Media telah menjadi suatu mekanisme yang digunakan pebisnis dan politisi untuk menyampaikan kepentingan mereka.
Ke-12 grup media yang diidentifikasi dalam riset itu sebagai penguasa hampir seluruh kanal media di Indonesia adalah MNC Grup, Kompas Gramedia Grup, Jawa Pos, Mahaka Media Grup, Elang Mahkota Teknologi, CT Corp, Visi Media Asia, Media Grup, MRA Media, Femina Grup, Tempo Inti Media, dan Beritasatu Media Holding.
Tiga di antaranya terafiliasi dengan partai politik, yaitu MNC Grup dan Media Grup dengan Partai Nasional Demokrat, serta Visi Media Asia dengan Partai Golkar.
"Walau bukan berbentuk monopoli, industri media yang dikuasai 12 grup ini sudah membahayakan hak-hak publik dalam bermedia," ujar salah satu anggota tim riset, Dinita Andriani Putri.
Intervensi Semakin Kuat
Riset ini juga menunjukkan intervensi pemilik dalam industri media semakin kuat, dengan memasukkan kepentingan pemilik atau perusahaan dalam produksi konten, terutama berita.
Hal itu tercermin dalam informasi publik yang dapat dikonstruksi oleh pemilik media, dan dikonstetasikan sebagai komoditi yang menjual, sehingga warga terekspos pada informasi yang terbatas dan cenderung homogen.

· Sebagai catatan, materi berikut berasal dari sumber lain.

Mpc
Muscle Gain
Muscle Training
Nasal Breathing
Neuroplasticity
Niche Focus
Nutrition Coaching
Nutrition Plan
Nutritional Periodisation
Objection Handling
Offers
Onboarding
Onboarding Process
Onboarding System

Penggunaan rating dalam pemberitaan pun menjadi utama sehingga adanya duplikasi konten menjadi sesuatu yang wajar dan pembenaran bagi perusahaan media untuk mengklaim konten yang diproduksi sudah sesuai dengan permintaan dari masyarakat.
"Warga harus tahu punya pemahaman bahwa berita yang mereka terima tidak selalu benar," ujar Sita.

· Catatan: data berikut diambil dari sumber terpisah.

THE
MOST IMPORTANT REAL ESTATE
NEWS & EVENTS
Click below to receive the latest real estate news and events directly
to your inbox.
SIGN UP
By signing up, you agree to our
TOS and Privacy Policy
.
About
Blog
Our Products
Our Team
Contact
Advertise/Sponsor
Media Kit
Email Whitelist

Selain itu masyarakat juga harus ditingkatkan literasi medianya agar lebih kritis dalam menggunakan pemahaman tentang fungsi media dan hak warga untuk bermedia.
"Masyarakat banyak yang tidak tahu bahwa frekuensi televisi adalah milik publik, yang mereka tahu itu milik perusahaan [media]. Warga negara jadi hanya bisa terima saja," kata Sita.